Caldwell, North Carolina, Luna employs physical therapists specializing in treating patients with diastasis recti after pregnancy. With effective strategies and a tailored exercise plan, women with diastasis recti can correct the condition once and for all, returning to the activities and life that they love.
Best of all, with Luna, patients can receive physical therapy for diastasis recti in the comfort of their homes. Our physical therapists come to you — it’s physical therapy, delivered.
Diastasis recti is also known as abdominal separation. It occurs when the space between the left and right abdominal muscles are separated by more than 2.7 cm. Typically, the condition is only present in pregnant women and newborns, especially premature newborns.
Though the condition usually isn’t painful or life-threatening, it can lead to greater complications, including chronic low back, pelvic, or hip pain, constipation, and urinary incontinence. It can also make additional pregnancies more difficult, as it weakens the abdominal muscles.

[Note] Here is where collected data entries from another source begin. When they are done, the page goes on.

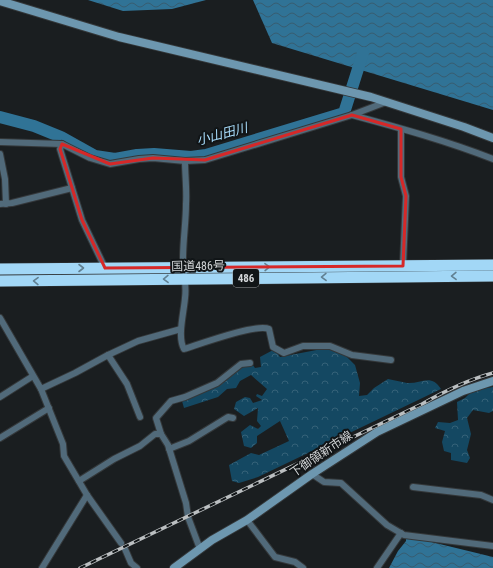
<svg xmlns="http://www.w3.org/2000/svg" width="493" height="568" font-family="'Roboto Condensed','Noto Sans JP',sans-serif">
	<defs>
		<pattern id="forest-crowns" width="20" height="18" patternUnits="userSpaceOnUse"><rect width="20" height="18" fill="#144862"/><path d="M2 6a3 3 0 1 1 6 0M12 15a3 3 0 1 1 6 0" fill="none" stroke="#356278"/></pattern>
		<pattern id="water-waves" width="16" height="10" patternUnits="userSpaceOnUse"><rect width="16" height="10" fill="#307396"/><path d="M0 5q4-4 8 0t8 0" fill="none" stroke="#375c70"/></pattern>
	</defs>
	<rect width="100%" height="100%" fill="#1a1e20"/>
	<g fill="url(#forest-crowns)">
		<path d="M327,348L342,352L355,365L360,383L359,396L367,395L374,388L388,379C394,380 401,382 407,383C421,384 431,373 441,389L258,477L239,483L232,481L229,465L251,453L259,455L289,441L280,421L257,436V443L251,448L244,446L241,432L250,425L258,429L261,426L257,421L258,408L244,416L234,409L236,402L245,397L250,398L253,403L262,400L256,396L257,394L262,396L267,389L251,375L240,381L236,388L227,389L218,397L184,408L182,401L220,385L240,368L252,364L255,368L261,367L260,357L275,349L280,357Z"/>
		<path d="M493,387V411L489,413L473,410L467,418L471,434L467,450L470,458L467,463L451,460V453L444,451L442,442L445,431L435,428L438,422L450,423L458,420L457,402L465,398L473,390Z"/>
	</g>
	<g fill="url(#water-waves)">
		<path d="M88,0H206L172,9L123,11Z"/>
		<path d="M253,0H493V110L272,43Z"/>
		<path d="M411,537L493,557V568H389L398,551L406,541V538Z"/>
	</g>
	<g fill="none" stroke-linecap="round" stroke-linejoin="round">
		<path stroke="#307396" stroke-width="12" d="M0,117L34,126L61,137L95,156L115,159L137,155L154,154L191,157L206,155L344,113L363,53"/>
		<defs>
			<g id="street">
				<path d="M352,115C400,128 447,141 493,159"/>
				<path d="M401,129V177L406,196L403,266"/>
				<path d="M0,142L62,144L90,158L110,164L139,159L153,158L185,161L205,160L352,115L386,102"/>
				<path d="M62,144L60,149L82,220L105,268"/>
				<path d="M0,154L5,179L6,204"/>
				<path d="M185,161C185,175 187,190 186,204C186,222 183,240 183,259C183,273 187,284 185,298C184,312 177,337 184,349C200,344 257,323 269,329L273,347L284,353L303,346H330L352,355L391,360"/>
				<path d="M0,204L12,203L72,188"/>
				<path d="M0,318L41,389L63,444L64,456L87,495L121,543"/>
				<path d="M108,355L127,384L140,417"/>
				<path d="M41,389L75,373L108,355L138,341L181,329"/>
				<path d="M0,397L33,376"/>
				<path d="M161,434L156,418L171,401L185,397L217,383L241,364L250,363"/>
				<path d="M0,438L49,408"/>
				<path d="M169,449L189,441L228,417L233,418"/>
				<path d="M312,474L324,482L341,483L387,525L404,535L493,546"/>
				<path d="M79,481L114,459L140,446L155,434H161L168,445L186,503L188,517L200,549"/>
				<path d="M413,487L481,495L493,500"/>
				<path d="M247,520L275,557L295,562L303,568"/>
				<path d="M125,549L131,563L137,568"/>
				<path d="M42,568L87,495"/>
				<path d="M377,568L401,533"/>
			</g>
			<g id="secondary">
				<path d="M0,1L119,37L371,97L464,127L493,138"/>
				<path d="M174,568L212,540L247,520L312,474L377,432L463,391L493,381"/>
			</g>
			<g id="highway">
				<path d="M0,269L493,265"/>
				<path d="M0,281L493,276"/>
			</g>
		</defs>
		<use href="#street" stroke="#34383a" stroke-width="8"/>
		<use href="#secondary" stroke="#34383a" stroke-width="10"/>
		<use href="#highway" stroke="#34383a" stroke-width="12"/>
		<use href="#street" stroke="#516a7a" stroke-width="6"/>
		<use href="#secondary" stroke="#6d97af" stroke-width="8"/>
		<use href="#highway" stroke="#a2d7f6" stroke-width="11"/>
		<defs>
			<path id="rail" d="M80,568L422,404C445,391 467,380 493,373"/>
		</defs>
		<use href="#rail" stroke="#bbbfc1" stroke-width="3.5"/>
		<use href="#rail" stroke="#111517" stroke-width="2" stroke-dasharray="6" stroke-linecap="butt"/>
	</g>
	<defs><path id="oneway-chevron" d="M-2-3.5L2.5 0L-2 3.5" fill="none" stroke-width="1.6" stroke-linecap="round" stroke-linejoin="round"/></defs>
	<g stroke="#618092">
		<use href="#oneway-chevron" transform="translate(267 267) rotate(-1)"/>
		<use href="#oneway-chevron" transform="translate(81 268)"/>
		<use href="#oneway-chevron" transform="translate(454 276) rotate(179)"/>
		<use href="#oneway-chevron" transform="translate(324 277) rotate(179)"/>
		<use href="#oneway-chevron" transform="translate(166 279) rotate(179)"/>
		<use href="#oneway-chevron" transform="translate(36 281) rotate(-179)"/>
	</g>
	<path fill="none" stroke="#d62828" stroke-width="3" stroke-linejoin="round" d="M352,115L401,129V177L406,196L403,266L105,268L82,220L60,149L62,144L110,164L153,158L205,160Z"/>
	<g text-anchor="middle" dominant-baseline="central" stroke-width="4" stroke-linejoin="round" paint-order="stroke">
		<rect fill="#111517" stroke="#999c9e" stroke-width="1" x="233" y="269" width="26" height="18" rx="3"/>
		<g font-size="11" font-weight="bold" fill="#d3d6d8">
			<text x="246" y="278">486</text>
		</g>
		<g font-size="12" fill="#d3d6d8" stroke="#111517">
			<text transform="translate(198 266) rotate(-1)">国道486号</text>
			<text transform="translate(321 454) rotate(-34)">下御領新市線</text>
		</g>
		<g font-size="13" font-style="italic" fill="#aadffe" stroke="#111517">
			<text transform="translate(222 134) rotate(-15)">小山田川</text>
		</g>
	</g>
</svg>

For this reason, most patients with this condition wish to correct it. Fortunately, it’s never too late to do so — and it doesn’t require surgery, just strict adherence to a personalized physical therapy regimen.
Source: BabyCenter
Diastasis recti is caused by excessive pressure in the abdominal muscles, typically as the result of pregnancy. During pregnancy, the abdominal muscles and surrounding connective tissue are stretched by the uterus. At the same time, pregnancy hormones such as relaxin and estrogen relax the muscles and allow them to be stretched even further.
When newborn babies have diastasis recti, it’s almost always because they were born premature and their abdominal muscles didn’t have time to fully develop. In most of these cases the condition will correct itself with time.